Now you have to have a back-up for your back-up.

Anything that is really vital I put on a memory stick / thumbdrive. I figure, the less moving parts the better.


----------



## Don M. (Feb 22, 2018)

C'est Moi said:


> Perhaps she wanted to save the data stored on the broken drive.



That is the Purpose of having an EHD in the first place....backup of important files in case the HD fails....DUH.  However, if an external drive fails, and you replace it fairly soon, virtually nothing is lost.  So long as the data on the internal HD is intact, the first backup to the EHD puts everything back in order.


----------



## C'est Moi (Feb 22, 2018)

Don M. said:


> That is the Purpose of having an EHD in the first place....backup of important files in case the HD fails....DUH.  However, if an external drive fails, and you replace it fairly soon, virtually nothing is lost.  So long as the data on the internal HD is intact, the first backup to the EHD puts everything back in order.



I know the purpose of an external hard drive.   Some people move files to them and delete them off their computer drive to free up space or whatever.   Just because you do it one way does not mean everyone does.   "Duh."


----------



## oldman (Feb 23, 2018)

SifuPhil said:


> Now you have to have a back-up for your back-up.
> 
> Anything that is really vital I put on a memory stick / thumbdrive.

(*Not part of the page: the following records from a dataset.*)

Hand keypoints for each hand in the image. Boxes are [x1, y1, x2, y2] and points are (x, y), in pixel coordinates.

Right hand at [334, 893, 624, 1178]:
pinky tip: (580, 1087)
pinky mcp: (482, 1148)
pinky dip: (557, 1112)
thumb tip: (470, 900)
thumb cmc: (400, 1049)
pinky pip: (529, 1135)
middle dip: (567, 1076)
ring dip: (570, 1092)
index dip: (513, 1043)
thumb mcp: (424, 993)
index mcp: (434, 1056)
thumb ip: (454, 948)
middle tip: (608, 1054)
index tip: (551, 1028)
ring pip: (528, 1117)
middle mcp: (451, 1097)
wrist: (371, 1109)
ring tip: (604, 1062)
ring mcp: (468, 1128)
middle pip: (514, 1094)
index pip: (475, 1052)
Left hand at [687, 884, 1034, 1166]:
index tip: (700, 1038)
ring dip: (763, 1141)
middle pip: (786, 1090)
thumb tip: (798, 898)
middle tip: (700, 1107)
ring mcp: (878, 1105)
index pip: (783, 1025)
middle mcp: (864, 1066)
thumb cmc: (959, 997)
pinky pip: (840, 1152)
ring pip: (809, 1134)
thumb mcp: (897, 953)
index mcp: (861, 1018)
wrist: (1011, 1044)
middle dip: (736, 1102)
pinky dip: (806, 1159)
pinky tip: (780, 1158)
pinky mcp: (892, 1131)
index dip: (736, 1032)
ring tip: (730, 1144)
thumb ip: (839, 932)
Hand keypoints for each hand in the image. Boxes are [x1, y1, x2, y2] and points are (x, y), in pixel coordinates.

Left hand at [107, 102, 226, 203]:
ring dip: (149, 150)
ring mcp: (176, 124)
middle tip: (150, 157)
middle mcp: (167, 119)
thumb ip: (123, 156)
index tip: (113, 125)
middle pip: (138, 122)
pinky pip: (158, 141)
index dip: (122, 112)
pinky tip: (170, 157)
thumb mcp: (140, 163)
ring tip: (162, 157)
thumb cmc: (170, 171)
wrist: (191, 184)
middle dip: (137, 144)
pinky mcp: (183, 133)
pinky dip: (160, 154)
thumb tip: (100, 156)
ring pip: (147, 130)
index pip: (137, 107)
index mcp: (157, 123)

I figure, the less moving parts the better.



Heck yeah, Phil. Flash drives are the way to go. At Christmas time, Staples ran a special on thumb drives. I bought a box of 12 for $6.00 each, ten in a box. 32 Gigs each.


----------



## HipGnosis (Feb 23, 2018)

oldman said:


> Heck yeah, Phil. Flash drives are the way to go. At Christmas time, Staples ran a special on thumb drives. I bought a box of 12 for $6.00 each, ten in a box. 32 Gigs each.


Yeah, because when saving your irreplaceable photos and documents, cheap is the way to go.   Not for me. 

HipG


----------



## HazyDavey (Feb 24, 2018)

I started using flash drives after a computer tech told me he had a EHD that started smoking when he was using it. But.. I'm still also using my old EHD for now.

I like to save my photos on a blank cd, then label it and put it away.


----------